Bagi penggemar Ahok, gaya kepemimpinan model tersebut adalah gaya kepemimpinan paling bahenol seIndonesia. Gaya kepemimpinan “kasar” yang dilakoni Ahok sering dinterpretasikan oleh para penggemarnya sebagai bentuk ketegasan, kedisiplinan dan “merakyat.” Sedangkan bagi masyarakat yang tidak pro Ahok, pola kepemimpinan Ahok dianggap sebagai model kepemimpinan anak kecil – yang rajin mengamuk hanya karena persoalan permen.

Sejak awal memimpin Jakarta, mayoritas rakyat Indonesia menyatakan ketidaksetujuannya terhadap Ahok.
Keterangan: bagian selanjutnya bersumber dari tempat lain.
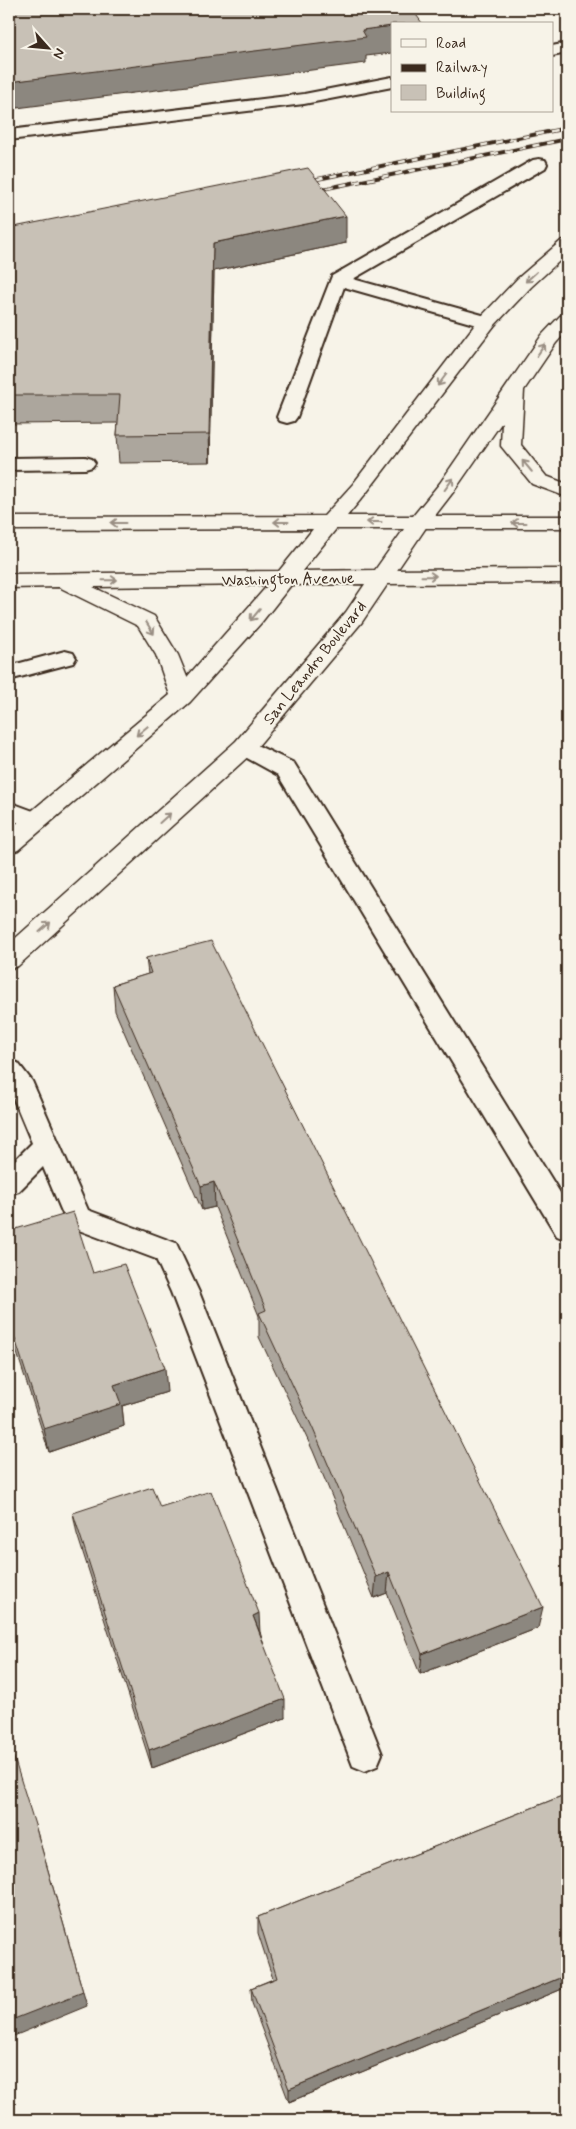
<svg xmlns="http://www.w3.org/2000/svg" width="576" height="2129" font-family="Mynerve,sans-serif">
<style>
.lines{fill:none;stroke-linecap:round;stroke-linejoin:round}
.service-casing{stroke:#3b2a1e;stroke-width:4}
.tertiary-casing{stroke:#3b2a1e;stroke-width:3}
.secondary-casing{stroke:#3b2a1e;stroke-width:3}
.service{fill:#f7f3e8;fill-rule:evenodd}
.tertiary{fill:#f7f3e8;fill-rule:evenodd}
.secondary{fill:#f7f3e8;fill-rule:evenodd}
.rail-casing{stroke:#3b2a1e;stroke-width:4}
.rail{stroke:#f7f3e8;stroke-width:2.5;stroke-dasharray:7;stroke-linecap:butt}
.wall{fill:#aca69d;stroke:#3b2a1e}
.shaded-wall{fill:#8c877f;stroke:#3b2a1e}
.building{fill:#c8c1b6;stroke:#3b2a1e}
.oneway{stroke:#998e83}
.labels{text-anchor:middle;stroke-width:4;stroke-linejoin:round;paint-order:stroke}
.street-label{font-size:16px;fill:#3b2a1e;stroke:#f7f3e8}
</style>
<rect width="100%" height="100%" fill="#f7f3e8"/>
<filter id="ink" filterUnits="userSpaceOnUse"><feTurbulence type="fractalNoise" baseFrequency=".02" numOctaves="2"/><feDisplacementMap in="SourceGraphic" scale="10" xChannelSelector="R" yChannelSelector="G"/><feConvolveMatrix kernelMatrix="1 2 1 2 8 2 1 2 1" color-interpolation-filters="sRGB"/></filter>
<g filter="url(#ink)">
<g class="lines">
<defs>
<g id="service">
<path d="M567 43V53L552 56V46Z"/>
<path d="M392 77V87L304 104 9 140V130L304 94Z"/>
<path d="M539 159 545 160 547 164 545 168 353 279 493 318 496 322 493 326 487 328 481 326 344 287 297 417 294 421 287 423 280 421 277 417 332 276 533 160Z"/>
<path d="M85 457 92 459 95 463 92 467 85 469 9 470V458Z"/>
<path d="M65 651 73 653 76 658 73 663 9 680V666Z"/>
<path d="M244 739 294 763 567 1204V1240L557 1236 278 775 236 752 233 747 236 742Z"/>
<path d="M9 802 44 815 48 821 44 827 36 829 9 819Z"/>
<path d="M9 1060 18 1063 32 1081 88 1210 176 1243 199 1292 382 1754 377 1766 365 1771 353 1766 171 1292 156 1259 68 1226 43 1167 19 1191 9 1194V1166L32 1143 9 1088Z"/>
</g>
<g id="tertiary">
<path d="M419 516H567V528H419L411 527 408 522 411 517Z"/>
<path d="M567 569V583L380 584 372 582 369 577 372 572 380 570Z"/>
</g>
<path id="secondary" d="M567 239V254L531 287 494 326 367 492 347 516H413L440 483 542 335 560 316 567 314V331L556 343 524 390 521 445 546 476 567 484V497L532 484 501 446 502 422 454 491 427 526 362 622 252 753 18 966 9 969V944L236 741 346 612 365 584 291 585 261 623 190 702 18 850 9 853V830L170 695 156 655 138 626 59 587 9 588V574L279 571 313 529 9 530V517L324 516 353 484 480 318 517 279 561 241ZM336 529H404L375 570 302 571ZM268 585 187 677 178 655 154 616 93 587Z"/>
</defs>
<!-- service casing -->
<use href="#service" class="service-casing"/>
<!-- tertiary casing -->
<use href="#tertiary" class="tertiary-casing"/>
<!-- secondary casing -->
<use href="#secondary" class="secondary-casing"/>
<!-- service -->
<use href="#service" class="service"/>
<!-- tertiary -->
<use href="#tertiary" class="tertiary"/>
<!-- secondary -->
<use href="#secondary" class="secondary"/>
<defs>
<g id="rail">
<path d="M303 182 567 128"/>
<path d="M313 191 567 139"/>
</g>
</defs>
<!-- rail casing -->
<use href="#rail" class="rail-casing"/>
<!-- rail -->
<use href="#rail" class="rail"/>
</g>
<!-- wall -->
<g class="wall">
<path d="M9 228 346 243 214 271 210 462 119 463 117 435 118 423 9 424Z"/>
<path d="M146 958 538 1628 420 1674 387 1593 374 1598 313 1451 259 1337V1316L215 1207 202 1210 115 1011 113 985 148 974Z"/>
<path d="M9 1231 93 1273 167 1392 122 1406 124 1426 49 1452 9 1328Z"/>
<path d="M160 1507 260 1632 285 1718 152 1768 77 1534 73 1513Z"/>
<path d="M567 1794V1987L289 2102 252 2003 251 1988 273 1979 258 1933V1917Z"/>
</g>
<!-- shaded-wall -->
<g class="shaded-wall">
<path d="M392 26V53L366 56V63L9 109V82L362 30Z"/>
<path d="M346 216V243L214 271 210 462 209 434 213 243Z"/>
<path d="M214 1182 215 1207 202 1210 201 1186Z"/>
<path d="M165 1368 167 1392 122 1406 124 1426 49 1452 44 1429 114 1385Z"/>
<path d="M389 1572 387 1593 374 1598 376 1577Z"/>
<path d="M543 1607 538 1628 420 1674 422 1654Z"/>
<path d="M259 1613 260 1633 253 1616Z"/>
<path d="M285 1699V1718L152 1768 149 1750Z"/>
<path d="M35 1825 87 2006 9 2038V2021Z"/>
<path d="M567 1975V1987L289 2102V2089Z"/>
</g>
<!-- building -->
<g class="building">
<path d="M9 9H412L422 23 414 24H392V26L362 30 366 37 9 82Z"/>
<path d="M308 168 346 216 213 243 209 434 117 435 120 395H9V228Z"/>
<path d="M211 941 543 1607 422 1654 389 1572 376 1577 313 1429 259 1313 266 1310 214 1182 201 1186 113 985 151 973 146 958Z"/>
<path d="M73 1212 93 1273 124 1264 165 1368 114 1385 121 1404 44 1429 9 1320V1231Z"/>
<path d="M152 1487 160 1507 211 1491 259 1613 253 1616 285 1699 149 1750 73 1513Z"/>
<path d="M9 1742 35 1825 83 1992 9 2021Z"/>
<path d="M567 1794V1975L289 2089 251 1988 277 1978 258 1917Z"/>
</g>
<!-- one-way arrows -->
<defs><path id="oneway-shaft" d="M-6 0H5M1.5-3L5.5 0L1.5 3" fill="none" stroke-width="1.6" stroke-linecap="round" stroke-linejoin="round" transform="scale(1.25)"/></defs>
<g class="oneway">
<use href="#oneway-shaft" transform="translate(531 277) rotate(138)"/>
<use href="#oneway-shaft" transform="translate(541 350) rotate(-55)"/>
<use href="#oneway-shaft" transform="translate(442 380) rotate(127)"/>
<use href="#oneway-shaft" transform="translate(527 466) rotate(-130)"/>
<use href="#oneway-shaft" transform="translate(449 484) rotate(-54)"/>
<use href="#oneway-shaft" transform="translate(281 522) rotate(-180)"/>
<use href="#oneway-shaft" transform="translate(374 522) rotate(-180)"/>
<use href="#oneway-shaft" transform="translate(118 523) rotate(180)"/>
<use href="#oneway-shaft" transform="translate(519 523) rotate(180)"/>
<use href="#oneway-shaft" transform="translate(429 576) rotate(-1)"/>
<use href="#oneway-shaft" transform="translate(110 580) rotate(-1)"/>
<use href="#oneway-shaft" transform="translate(255 615) rotate(130)"/>
<use href="#oneway-shaft" transform="translate(150 628) rotate(58)"/>
<use href="#oneway-shaft" transform="translate(142 731) rotate(140)"/>
<use href="#oneway-shaft" transform="translate(165 818) rotate(-42)"/>
<use href="#oneway-shaft" transform="translate(45 927) rotate(-42)"/>
</g>
</g>
<g class="labels">
<!-- street labels -->
<g class="street-label">
<text transform="translate(288 578) rotate(-1)" y="6">Washington Avenue</text>
<text transform="translate(314 662) rotate(-51)" y="6">San Leandro Boulevard</text>
</g>
</g>
<!-- margin -->
<rect width="576" height="2129" fill="none" stroke="#f7f3e8" stroke-width="30"/>
<rect x="15" y="15" width="546" height="2099" fill="none" stroke="#3b2a1e" stroke-width="2" filter="url(#ink)"/>
<!-- legend -->
<rect x="391" y="22" width="162" height="90" fill="#f7f3e8" stroke="#aca397"/>
<rect x="401" y="39" width="25" height="8" fill="#f7f3e8" stroke="#aca397"/>
<text x="436" y="48" font-size="15" fill="#3b2a1e">Road</text>
<rect x="401" y="64" width="25" height="8" fill="#3b2a1e" stroke="#aca397"/>
<text x="436" y="72" font-size="15" fill="#3b2a1e">Railway</text>
<rect x="401" y="85" width="25" height="15" fill="#c8c1b6" stroke="#aca397"/>
<text x="436" y="98" font-size="15" fill="#3b2a1e">Building</text>
<!-- north arrow -->
<g transform="translate(48 48) rotate(117)" stroke="#f7f3e8" stroke-width="4" paint-order="stroke">
<path d="M0-4L9 19L0 12L-9 19Z" fill="#3b2a1e"/>
<text y="-8" font-size="14" font-weight="bold" text-anchor="middle" fill="#3b2a1e">N</text>
</g>
</svg>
Saya melihat ketidaksetujuan ini tidak didasarkan pada persoalan etnis, tetapi lebih kepada alasan-alasan teologis. Mayoritas umat Islam, sesuai dengan petunjuk Alquran sepakat menolak kepemimpinan non muslim. Indonesia – tanpa bermaksud menafikan keberadaan agama lain, adalah negara yang dihuni oleh mayoritas muslim. Dengan demikian, sudah sepatutnya suara muslim lebih dihargai dan didengar.

Namun demikian, kita tentu tidak bisa serta menyalahkan Ahok hanya karena posisinya sebagai Gubernur DKI. Mengapa? Karena Ahok, yang saat itu menjadi wakil Jokowi (sekarang Presiden) terpilih secara demokratis. Jokowi dan Ahok ketika itu memperoleh dukungan yang luar biasa dari masyarakat Jakarta sehingga mengantarkan mereka ke kursi Gubernur dan Wakil Gubernur DKI. Lantas siapa yang hendak disalahkan? Tentunya sebagian umat Islam (warga Jakarta) juga terlibat mengantarkan Ahok ke “puncak mahligai.” 
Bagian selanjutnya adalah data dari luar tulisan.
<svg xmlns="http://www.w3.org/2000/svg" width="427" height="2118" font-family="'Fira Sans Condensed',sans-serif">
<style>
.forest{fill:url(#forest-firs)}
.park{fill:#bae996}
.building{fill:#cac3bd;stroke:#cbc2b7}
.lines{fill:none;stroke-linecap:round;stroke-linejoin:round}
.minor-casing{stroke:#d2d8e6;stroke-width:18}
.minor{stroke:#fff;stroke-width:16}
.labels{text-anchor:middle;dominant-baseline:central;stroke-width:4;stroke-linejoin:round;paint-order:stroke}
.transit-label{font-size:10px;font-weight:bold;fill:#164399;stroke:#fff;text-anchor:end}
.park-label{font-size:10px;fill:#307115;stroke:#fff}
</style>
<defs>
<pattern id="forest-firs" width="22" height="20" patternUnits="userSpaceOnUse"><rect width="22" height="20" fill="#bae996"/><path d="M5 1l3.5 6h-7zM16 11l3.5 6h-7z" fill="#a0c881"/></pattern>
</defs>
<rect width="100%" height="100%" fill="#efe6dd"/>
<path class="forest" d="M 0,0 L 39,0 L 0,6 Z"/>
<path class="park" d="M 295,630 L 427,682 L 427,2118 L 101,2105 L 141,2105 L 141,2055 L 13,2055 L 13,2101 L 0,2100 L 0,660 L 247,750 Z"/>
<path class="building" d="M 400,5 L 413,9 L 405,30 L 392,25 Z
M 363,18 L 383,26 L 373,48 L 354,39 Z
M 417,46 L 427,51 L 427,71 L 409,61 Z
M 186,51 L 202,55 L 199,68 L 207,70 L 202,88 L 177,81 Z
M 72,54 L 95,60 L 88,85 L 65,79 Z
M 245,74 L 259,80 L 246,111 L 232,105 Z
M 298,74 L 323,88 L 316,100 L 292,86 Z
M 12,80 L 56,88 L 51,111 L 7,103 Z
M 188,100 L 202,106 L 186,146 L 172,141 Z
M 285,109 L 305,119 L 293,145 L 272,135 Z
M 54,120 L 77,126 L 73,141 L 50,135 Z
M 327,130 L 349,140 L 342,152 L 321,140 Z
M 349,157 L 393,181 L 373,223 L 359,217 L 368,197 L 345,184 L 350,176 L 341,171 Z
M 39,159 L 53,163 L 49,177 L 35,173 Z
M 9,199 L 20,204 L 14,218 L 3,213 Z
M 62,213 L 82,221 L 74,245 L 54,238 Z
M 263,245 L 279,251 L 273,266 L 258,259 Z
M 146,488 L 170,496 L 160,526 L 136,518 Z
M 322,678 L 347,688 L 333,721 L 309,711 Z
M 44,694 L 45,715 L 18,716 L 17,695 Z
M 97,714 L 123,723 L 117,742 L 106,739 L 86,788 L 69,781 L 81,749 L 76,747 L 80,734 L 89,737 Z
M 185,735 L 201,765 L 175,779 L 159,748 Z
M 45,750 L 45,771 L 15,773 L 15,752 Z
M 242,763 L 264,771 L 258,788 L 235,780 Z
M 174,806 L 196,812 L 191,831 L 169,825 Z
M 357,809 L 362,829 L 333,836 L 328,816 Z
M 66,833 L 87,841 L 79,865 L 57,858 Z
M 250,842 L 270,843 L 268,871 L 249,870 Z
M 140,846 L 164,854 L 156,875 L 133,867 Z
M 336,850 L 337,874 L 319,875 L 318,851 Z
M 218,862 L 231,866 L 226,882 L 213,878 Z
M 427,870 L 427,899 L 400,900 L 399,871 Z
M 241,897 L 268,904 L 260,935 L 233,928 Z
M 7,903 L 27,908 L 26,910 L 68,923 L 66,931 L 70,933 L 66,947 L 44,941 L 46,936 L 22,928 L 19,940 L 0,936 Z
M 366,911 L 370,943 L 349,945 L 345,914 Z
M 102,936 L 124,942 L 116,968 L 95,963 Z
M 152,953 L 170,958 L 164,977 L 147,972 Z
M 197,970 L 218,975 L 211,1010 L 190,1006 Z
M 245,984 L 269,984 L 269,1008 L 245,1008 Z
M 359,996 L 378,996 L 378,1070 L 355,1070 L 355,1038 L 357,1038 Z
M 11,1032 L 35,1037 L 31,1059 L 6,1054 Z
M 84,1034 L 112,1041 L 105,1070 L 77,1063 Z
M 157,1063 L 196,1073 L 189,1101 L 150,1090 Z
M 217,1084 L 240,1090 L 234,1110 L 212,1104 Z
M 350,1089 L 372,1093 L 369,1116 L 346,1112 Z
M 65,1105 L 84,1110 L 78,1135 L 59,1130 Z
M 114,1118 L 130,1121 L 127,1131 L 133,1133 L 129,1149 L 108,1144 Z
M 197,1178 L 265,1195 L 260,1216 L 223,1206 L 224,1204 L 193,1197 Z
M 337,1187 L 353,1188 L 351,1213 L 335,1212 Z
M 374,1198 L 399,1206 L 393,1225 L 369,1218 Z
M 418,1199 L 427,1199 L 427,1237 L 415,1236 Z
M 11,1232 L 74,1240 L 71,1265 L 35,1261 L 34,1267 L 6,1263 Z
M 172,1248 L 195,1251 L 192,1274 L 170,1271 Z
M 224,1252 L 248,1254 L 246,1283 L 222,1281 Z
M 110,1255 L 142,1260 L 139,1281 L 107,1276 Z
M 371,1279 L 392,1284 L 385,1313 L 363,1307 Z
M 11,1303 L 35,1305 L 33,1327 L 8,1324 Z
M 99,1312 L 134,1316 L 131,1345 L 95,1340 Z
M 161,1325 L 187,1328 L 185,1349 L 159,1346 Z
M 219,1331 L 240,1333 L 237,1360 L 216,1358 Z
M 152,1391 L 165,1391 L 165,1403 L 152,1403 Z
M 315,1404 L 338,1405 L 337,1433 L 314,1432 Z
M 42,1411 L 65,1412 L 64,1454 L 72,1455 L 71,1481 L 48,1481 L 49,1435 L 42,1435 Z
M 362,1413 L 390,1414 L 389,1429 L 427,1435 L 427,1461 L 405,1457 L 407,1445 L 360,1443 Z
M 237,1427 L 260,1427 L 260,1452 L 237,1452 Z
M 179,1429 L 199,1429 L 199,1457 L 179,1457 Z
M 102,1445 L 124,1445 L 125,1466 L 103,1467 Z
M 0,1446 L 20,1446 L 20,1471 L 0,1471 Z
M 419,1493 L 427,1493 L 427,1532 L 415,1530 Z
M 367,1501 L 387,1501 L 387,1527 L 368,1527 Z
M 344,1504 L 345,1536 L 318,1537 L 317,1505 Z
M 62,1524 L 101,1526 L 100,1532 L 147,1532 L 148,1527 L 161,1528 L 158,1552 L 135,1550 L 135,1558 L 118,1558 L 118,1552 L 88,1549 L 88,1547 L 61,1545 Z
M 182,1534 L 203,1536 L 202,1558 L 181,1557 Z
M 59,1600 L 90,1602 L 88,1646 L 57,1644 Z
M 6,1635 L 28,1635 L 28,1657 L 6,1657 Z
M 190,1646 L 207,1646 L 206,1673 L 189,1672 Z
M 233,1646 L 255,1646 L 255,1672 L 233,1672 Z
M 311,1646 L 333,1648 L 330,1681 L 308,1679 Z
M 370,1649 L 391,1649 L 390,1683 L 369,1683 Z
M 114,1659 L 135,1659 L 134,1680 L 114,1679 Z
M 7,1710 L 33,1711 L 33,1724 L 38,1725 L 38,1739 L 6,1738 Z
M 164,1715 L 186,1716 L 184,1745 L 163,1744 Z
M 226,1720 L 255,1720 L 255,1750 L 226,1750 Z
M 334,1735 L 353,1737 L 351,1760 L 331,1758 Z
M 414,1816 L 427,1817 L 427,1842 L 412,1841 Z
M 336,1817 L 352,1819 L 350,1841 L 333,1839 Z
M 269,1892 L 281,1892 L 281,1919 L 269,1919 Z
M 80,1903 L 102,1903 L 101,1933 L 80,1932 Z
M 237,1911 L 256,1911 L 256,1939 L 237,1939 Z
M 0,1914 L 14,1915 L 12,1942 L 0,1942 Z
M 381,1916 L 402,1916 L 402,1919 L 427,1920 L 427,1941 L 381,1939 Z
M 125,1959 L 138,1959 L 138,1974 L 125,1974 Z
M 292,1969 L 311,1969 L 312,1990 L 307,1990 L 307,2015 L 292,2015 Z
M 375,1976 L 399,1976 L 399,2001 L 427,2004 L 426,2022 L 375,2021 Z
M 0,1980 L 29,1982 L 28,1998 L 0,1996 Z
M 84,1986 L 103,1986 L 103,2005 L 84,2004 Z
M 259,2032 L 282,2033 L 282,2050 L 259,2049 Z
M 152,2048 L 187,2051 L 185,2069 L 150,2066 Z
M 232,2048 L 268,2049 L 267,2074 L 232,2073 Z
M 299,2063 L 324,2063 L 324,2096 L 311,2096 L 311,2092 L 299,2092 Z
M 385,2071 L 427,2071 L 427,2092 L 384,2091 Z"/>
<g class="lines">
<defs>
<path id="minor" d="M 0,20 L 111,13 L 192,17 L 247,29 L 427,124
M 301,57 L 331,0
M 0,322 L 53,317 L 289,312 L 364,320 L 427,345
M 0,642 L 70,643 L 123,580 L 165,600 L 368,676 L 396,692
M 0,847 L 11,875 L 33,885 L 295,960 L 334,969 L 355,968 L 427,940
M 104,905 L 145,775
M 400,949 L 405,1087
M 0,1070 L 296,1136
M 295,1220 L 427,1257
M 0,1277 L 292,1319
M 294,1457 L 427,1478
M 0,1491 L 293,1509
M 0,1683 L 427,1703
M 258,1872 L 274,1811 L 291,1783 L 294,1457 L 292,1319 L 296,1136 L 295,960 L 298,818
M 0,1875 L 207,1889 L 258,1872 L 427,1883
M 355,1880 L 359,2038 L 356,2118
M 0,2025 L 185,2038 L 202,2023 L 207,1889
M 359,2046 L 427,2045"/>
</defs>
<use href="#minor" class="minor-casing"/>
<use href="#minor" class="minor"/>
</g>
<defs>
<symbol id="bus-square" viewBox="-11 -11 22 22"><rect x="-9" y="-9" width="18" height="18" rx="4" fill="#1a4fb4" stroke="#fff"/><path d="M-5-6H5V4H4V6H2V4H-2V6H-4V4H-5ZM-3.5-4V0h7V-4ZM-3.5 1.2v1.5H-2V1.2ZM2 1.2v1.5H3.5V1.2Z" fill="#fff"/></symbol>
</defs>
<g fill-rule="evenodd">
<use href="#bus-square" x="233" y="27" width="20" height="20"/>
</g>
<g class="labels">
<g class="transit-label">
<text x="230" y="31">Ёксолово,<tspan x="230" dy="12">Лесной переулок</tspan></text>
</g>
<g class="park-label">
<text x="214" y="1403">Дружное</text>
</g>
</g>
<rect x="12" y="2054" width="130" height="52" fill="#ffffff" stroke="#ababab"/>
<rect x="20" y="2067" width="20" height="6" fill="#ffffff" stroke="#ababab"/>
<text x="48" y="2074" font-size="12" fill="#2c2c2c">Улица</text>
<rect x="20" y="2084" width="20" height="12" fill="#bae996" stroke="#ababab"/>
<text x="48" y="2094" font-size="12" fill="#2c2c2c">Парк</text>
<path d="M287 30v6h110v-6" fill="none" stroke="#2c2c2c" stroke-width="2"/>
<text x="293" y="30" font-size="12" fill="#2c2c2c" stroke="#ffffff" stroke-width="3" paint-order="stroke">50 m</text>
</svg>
Sementara itu, ada sebagian pendukung Ahok – sering diistilahkan dengan Ahoker, merasa risih dengan berbagai kritikan yang datang dari masyarakat luar Jakarta dengan dalih itu urusan masyarakat Jakarta. Terhadap orang serupa ini, kita patut beranggapan bahwa dia sebenarnya tidak paham tentang posisi Jakarta dalam rangkaian Negara Republik Indonesia. Berbeda dengan provinsi lain di Indonesia, Provinsi DKI Jakarta memiliki peran sentral dalam mencerminkan citra Indonesia pada umumnya. Dengan demikian – tidak hanya bagi masyarakat Jakarta, tapi seluruh masyarakat Indonesia berhak memberi penilaian terhadap “kehidupan” Jakarta yang saat ini dikendalikan oleh Ahok.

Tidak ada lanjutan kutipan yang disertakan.